Using PydanticAI’s graph-based approach provides several tangible benefits:

  1. Visualizable workflows: Generate diagrams automatically to understand complex agent behavior
  2. Resumable execution: Continue long-running processes after interruptions
  3. Testable components: Test individual nodes in isolation
  4. Flexible orchestration: Modify workflows dynamically based on new requirements
  5. Persistent state: Maintain context throughout long-running processes
  6. Type-safe transitions: Ensure workflow integrity through strong typing
  7. Parallizable execution: Run independent branches concurrently (with appropriate framework support)

When To Use Graph-Based Approaches

While powerful, graph-based approaches add complexity that isn’t always necessary. Consider this approach when:

  • Your agent workflow might be interrupted and needs to resume
  • You need to visualize complex decision logic
  • Your workflow involves many decision points and branches
  • You want to maintain complex state across multiple steps
  • Different specialists might work on different parts of the flow
  • You’re building mission-critical systems where type safety is essential

For simpler agents, a more direct approach might be preferable.

Conclusion: Thinking in Graphs

The graph-based approach fundamentally changes how we think about complex AI workflows. Rather than a monolithic process, we see a series of discrete steps with clear transitions and persistent state.
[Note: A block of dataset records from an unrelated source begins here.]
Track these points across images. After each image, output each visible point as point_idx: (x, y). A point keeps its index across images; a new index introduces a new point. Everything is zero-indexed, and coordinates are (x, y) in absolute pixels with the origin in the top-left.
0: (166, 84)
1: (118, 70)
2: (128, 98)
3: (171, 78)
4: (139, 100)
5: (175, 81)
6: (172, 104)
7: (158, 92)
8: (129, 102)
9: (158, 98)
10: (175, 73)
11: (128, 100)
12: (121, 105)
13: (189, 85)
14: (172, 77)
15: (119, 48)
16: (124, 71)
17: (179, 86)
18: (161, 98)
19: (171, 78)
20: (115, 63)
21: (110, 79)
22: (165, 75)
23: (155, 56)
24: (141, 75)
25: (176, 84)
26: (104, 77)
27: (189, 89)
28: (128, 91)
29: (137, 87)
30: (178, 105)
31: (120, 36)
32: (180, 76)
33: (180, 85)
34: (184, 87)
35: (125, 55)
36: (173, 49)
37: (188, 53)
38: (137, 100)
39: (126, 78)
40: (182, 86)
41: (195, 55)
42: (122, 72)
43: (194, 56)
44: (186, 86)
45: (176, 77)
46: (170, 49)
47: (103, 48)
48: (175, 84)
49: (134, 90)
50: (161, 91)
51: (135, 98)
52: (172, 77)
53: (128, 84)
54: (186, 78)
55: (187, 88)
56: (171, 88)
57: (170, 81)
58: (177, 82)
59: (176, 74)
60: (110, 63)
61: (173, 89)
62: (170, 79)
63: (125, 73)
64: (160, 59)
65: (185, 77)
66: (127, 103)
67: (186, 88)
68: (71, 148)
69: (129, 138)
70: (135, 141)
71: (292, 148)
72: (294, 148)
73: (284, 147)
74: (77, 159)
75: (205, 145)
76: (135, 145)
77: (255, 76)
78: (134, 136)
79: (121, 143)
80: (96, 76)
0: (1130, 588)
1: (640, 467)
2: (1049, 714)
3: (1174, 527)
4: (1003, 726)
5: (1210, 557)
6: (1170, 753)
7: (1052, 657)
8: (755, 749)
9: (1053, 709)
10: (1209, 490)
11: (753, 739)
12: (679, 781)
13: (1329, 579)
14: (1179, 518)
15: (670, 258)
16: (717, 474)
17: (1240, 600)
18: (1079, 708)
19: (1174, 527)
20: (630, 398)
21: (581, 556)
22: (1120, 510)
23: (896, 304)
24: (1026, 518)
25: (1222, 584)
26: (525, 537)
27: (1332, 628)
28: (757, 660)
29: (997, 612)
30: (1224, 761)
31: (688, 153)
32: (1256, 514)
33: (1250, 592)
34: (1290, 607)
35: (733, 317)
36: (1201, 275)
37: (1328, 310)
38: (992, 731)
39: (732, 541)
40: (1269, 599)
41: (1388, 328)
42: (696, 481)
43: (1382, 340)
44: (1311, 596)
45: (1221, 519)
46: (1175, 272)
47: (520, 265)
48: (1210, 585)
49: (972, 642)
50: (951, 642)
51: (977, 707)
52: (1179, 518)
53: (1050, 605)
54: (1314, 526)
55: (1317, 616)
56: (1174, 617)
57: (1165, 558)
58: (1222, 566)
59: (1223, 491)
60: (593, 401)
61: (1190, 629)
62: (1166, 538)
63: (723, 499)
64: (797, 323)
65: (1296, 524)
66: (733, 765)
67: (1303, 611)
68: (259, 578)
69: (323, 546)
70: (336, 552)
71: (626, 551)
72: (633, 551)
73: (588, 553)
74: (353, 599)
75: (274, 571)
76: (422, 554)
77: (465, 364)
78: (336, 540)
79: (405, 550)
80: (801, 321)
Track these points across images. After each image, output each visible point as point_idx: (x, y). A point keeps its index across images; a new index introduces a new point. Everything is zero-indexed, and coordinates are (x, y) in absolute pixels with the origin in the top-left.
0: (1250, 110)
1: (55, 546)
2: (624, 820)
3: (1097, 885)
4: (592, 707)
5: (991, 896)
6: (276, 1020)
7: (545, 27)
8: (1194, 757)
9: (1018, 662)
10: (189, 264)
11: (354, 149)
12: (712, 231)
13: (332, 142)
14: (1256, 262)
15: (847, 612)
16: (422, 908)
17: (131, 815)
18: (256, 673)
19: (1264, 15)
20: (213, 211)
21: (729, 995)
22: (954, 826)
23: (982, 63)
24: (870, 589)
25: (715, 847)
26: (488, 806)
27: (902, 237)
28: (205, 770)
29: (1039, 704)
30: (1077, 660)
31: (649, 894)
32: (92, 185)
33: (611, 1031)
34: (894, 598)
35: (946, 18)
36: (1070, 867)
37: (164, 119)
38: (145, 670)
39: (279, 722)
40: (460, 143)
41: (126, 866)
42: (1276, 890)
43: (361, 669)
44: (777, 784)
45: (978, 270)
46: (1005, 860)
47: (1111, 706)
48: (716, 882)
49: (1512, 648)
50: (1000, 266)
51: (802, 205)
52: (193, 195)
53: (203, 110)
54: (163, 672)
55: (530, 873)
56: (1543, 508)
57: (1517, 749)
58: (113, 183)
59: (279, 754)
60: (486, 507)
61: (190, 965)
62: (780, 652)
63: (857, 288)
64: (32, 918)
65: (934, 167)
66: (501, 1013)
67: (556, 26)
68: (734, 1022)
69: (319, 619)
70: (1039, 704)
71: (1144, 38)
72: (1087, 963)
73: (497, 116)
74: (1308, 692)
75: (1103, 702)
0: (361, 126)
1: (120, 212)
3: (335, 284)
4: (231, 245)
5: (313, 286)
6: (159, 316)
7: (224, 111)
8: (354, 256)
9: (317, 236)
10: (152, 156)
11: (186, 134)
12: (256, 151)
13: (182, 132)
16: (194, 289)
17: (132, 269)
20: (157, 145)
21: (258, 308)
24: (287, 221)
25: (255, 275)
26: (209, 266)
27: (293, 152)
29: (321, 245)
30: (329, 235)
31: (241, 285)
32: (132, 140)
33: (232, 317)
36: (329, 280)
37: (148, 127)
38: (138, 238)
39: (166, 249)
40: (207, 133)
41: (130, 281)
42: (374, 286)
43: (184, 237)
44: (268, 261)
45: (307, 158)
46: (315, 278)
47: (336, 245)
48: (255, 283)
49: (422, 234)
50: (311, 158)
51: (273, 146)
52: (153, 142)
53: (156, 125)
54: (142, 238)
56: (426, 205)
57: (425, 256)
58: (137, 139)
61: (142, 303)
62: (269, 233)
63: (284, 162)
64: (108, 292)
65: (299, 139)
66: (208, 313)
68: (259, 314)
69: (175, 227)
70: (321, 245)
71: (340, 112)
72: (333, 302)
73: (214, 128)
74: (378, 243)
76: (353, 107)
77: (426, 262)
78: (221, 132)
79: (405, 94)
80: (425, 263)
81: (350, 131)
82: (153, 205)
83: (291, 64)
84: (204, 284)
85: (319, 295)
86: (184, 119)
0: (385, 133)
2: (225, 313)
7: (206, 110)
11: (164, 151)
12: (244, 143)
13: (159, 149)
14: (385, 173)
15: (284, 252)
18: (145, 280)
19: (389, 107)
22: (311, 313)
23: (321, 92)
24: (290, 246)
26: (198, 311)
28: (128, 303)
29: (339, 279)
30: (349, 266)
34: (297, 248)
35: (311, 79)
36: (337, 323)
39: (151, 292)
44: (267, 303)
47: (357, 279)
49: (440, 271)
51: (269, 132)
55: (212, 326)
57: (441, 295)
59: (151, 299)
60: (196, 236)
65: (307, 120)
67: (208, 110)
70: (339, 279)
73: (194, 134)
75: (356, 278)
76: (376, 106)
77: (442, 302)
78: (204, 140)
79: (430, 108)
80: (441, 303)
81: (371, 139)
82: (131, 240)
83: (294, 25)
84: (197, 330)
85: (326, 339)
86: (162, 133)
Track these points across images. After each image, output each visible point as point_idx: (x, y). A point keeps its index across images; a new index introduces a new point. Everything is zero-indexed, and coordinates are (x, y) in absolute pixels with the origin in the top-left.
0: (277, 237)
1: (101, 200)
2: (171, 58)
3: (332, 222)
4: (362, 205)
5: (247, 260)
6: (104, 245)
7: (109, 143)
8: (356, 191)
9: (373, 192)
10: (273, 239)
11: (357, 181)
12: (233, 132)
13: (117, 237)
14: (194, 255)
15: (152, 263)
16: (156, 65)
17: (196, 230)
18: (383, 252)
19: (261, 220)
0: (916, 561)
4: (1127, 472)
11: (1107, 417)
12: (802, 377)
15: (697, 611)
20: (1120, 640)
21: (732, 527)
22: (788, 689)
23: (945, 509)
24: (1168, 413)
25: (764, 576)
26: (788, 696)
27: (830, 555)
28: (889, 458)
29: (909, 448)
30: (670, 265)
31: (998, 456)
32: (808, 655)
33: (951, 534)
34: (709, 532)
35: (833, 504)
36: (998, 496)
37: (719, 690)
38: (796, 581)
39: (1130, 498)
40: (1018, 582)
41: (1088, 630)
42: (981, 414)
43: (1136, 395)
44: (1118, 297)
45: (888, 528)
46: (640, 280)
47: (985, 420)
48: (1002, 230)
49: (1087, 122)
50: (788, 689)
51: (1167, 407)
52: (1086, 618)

Just as the kitchen brigade system revolutionized restaurant cooking, PydanticAI’s graph-based approach enables us to build more complex, resilient, and maintainable AI agents. As these agents take on increasingly sophisticated tasks, such structured approaches will become not just helpful, but essential.

By choosing a production-ready framework like PydanticAI that emphasizes type safety, we set ourselves up for success as our agent systems grow in complexity. The days of “works on my machine” AI agents are fading—the future belongs to robust, resumable, type-safe workflows.